-- Supplied text --
::::::
Pardon the change in format, but I’ve been stockpiling some of these newsbites for a week or two now, and I want to flush ’em out!

1. Stories about The Da Vinci Code:

  1. Opus Dei Asks for ‘Da Vinci’ Disclaimer
    The conservative religious group Opus Dei has asked for a disclaimer on the upcoming film based on the best-selling novel “The Da Vinci Code.”
    Opus Dei, portrayed as a murderous, power-hungry sect in the novel by Dan Brown, wrote in an April 6 letter to Sony Corp. that a disclaimer would show respect to Jesus and to the Catholic Church.
    Associated Press, April 15

  2. Opus Dei asks “Da Vinci” film makers for respect
    Spokesman Jim Kennedy noted Sony Pictures always viewed the movie as a “a work of fiction … a thriller, not a religious tract. We believe the filmmakers are going to deliver an exciting movie that will delight audiences, not offend them.”
    Kennedy also noted that Sony Pictures is supporting a Web site, thedavincidialogue.com, where interested people can read expert opinions about issues raised by the book and movie.
    Reuters, April 17
  3. Report: ‘Da Vinci’ Boycott Urged
    A Vatican official reportedly called for a boycott of the upcoming “The Da Vinci Code” film Friday, saying it contained “slanderous” offenses against Christianity that would have provoked a worldwide revolt had they been directed against Islam or the Holocaust.
    Associated Press, April 28
  4. With Movie Due, ‘Da Vinci’ Debate Persists
    The problem is that “Da Vinci” is billed as more than mere fiction.
::::::
-- Data supplied --
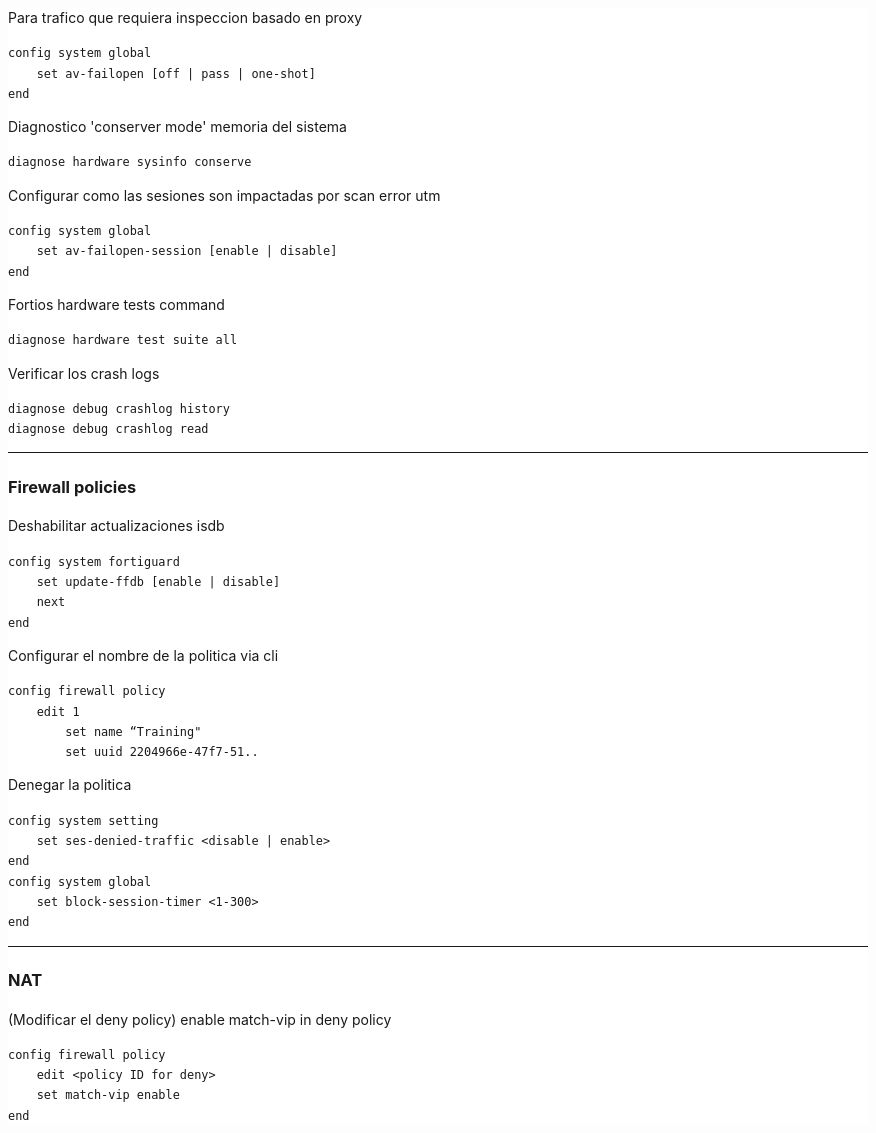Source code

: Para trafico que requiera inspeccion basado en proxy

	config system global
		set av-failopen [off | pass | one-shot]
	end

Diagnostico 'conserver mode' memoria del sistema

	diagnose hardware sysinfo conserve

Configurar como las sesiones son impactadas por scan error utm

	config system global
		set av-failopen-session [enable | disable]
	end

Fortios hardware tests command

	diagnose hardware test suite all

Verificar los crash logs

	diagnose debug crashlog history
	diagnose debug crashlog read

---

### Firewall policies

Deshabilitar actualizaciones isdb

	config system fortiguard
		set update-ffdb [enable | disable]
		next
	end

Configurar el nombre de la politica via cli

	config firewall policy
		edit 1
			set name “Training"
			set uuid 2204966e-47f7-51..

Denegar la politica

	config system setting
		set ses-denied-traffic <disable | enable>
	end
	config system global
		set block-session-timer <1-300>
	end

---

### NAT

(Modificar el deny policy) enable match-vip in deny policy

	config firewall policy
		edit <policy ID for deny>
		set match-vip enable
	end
::::::
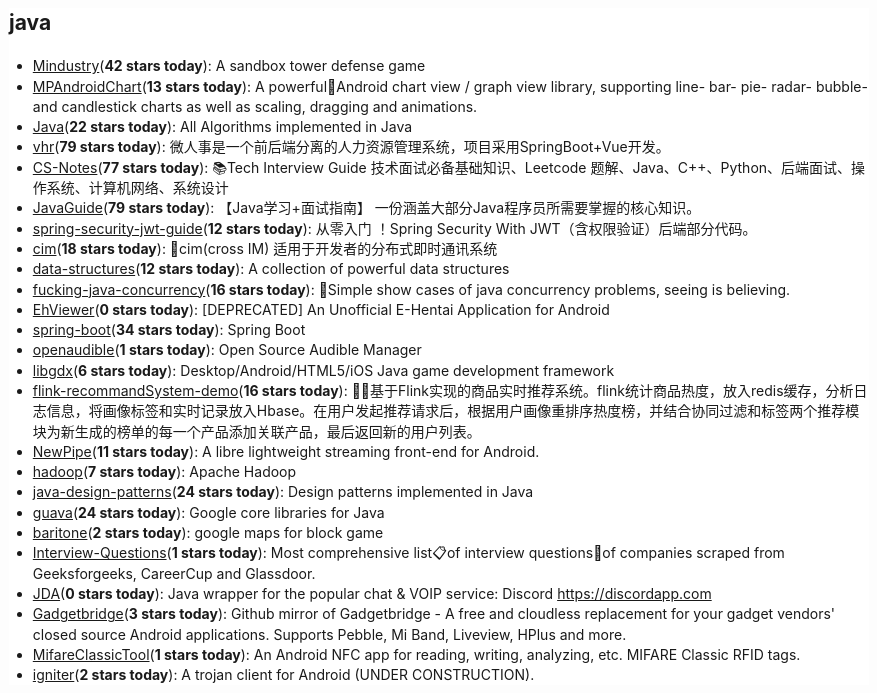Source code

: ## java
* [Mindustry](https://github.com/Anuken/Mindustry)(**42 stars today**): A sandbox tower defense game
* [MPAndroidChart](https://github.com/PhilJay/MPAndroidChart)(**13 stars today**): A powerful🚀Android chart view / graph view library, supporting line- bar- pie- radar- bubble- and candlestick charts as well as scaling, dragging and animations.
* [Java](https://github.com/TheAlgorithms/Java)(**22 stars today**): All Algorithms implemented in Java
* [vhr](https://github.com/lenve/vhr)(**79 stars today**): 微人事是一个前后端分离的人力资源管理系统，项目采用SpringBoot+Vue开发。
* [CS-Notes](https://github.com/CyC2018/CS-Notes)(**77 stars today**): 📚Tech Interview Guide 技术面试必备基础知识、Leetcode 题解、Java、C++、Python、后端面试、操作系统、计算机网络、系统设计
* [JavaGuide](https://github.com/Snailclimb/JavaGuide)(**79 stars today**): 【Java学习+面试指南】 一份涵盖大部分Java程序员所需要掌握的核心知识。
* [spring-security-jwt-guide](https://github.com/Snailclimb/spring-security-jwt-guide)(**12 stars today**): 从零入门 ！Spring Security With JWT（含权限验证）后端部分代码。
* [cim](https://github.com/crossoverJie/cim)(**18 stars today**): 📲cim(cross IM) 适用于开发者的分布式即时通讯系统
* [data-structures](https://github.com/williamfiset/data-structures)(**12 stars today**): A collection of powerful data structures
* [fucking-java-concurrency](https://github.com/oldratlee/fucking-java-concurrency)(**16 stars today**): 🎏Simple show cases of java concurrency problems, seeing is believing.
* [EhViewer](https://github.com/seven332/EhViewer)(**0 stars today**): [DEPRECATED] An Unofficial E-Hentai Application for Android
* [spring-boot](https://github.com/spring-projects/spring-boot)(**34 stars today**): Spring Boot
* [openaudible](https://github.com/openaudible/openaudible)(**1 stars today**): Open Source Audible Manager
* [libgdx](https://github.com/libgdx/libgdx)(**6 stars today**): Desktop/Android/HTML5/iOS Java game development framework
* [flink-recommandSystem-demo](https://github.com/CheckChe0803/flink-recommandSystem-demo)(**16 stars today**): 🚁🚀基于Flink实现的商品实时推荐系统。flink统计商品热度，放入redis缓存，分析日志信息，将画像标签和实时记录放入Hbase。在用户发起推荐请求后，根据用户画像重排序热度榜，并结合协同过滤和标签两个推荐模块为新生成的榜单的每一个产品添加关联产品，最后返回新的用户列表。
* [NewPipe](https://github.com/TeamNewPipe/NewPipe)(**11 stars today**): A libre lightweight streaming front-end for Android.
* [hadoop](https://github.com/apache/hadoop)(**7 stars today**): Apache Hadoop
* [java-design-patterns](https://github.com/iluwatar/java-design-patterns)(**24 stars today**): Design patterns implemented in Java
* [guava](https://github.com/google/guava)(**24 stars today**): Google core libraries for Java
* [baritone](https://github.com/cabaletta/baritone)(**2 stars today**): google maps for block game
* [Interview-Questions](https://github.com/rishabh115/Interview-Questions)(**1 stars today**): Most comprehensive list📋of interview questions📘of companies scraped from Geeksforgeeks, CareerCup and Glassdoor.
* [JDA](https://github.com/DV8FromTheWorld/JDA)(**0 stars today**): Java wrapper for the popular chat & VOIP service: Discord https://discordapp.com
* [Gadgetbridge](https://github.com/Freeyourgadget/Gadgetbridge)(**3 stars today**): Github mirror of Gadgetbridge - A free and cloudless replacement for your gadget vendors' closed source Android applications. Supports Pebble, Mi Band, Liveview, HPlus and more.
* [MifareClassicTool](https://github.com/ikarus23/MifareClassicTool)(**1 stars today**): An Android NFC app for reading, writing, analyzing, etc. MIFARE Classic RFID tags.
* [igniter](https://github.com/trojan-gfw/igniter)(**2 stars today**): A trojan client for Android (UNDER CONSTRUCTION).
::::::
-- Required work --
1/ Translate into Spanish this sentence from the Da Vinci Code news roundup: "The problem is that “Da Vinci” is billed as more than mere fiction."
2/ Reproduce the stretch of the Da Vinci Code news roundup from "1. Opus Dei" through "the Catholic Church.".

-- Solved tasks --
1/ El problema es que «Da Vinci» se presenta como algo más que mera ficción.

2/
1. Opus Dei Asks for ‘Da Vinci’ Disclaimer
    The conservative religious group Opus Dei has asked for a disclaimer on the upcoming film based on the best-selling novel “The Da Vinci Code.”
    Opus Dei, portrayed as a murderous, power-hungry sect in the novel by Dan Brown, wrote in an April 6 letter to Sony Corp. that a disclaimer would show respect to Jesus and to the Catholic Church.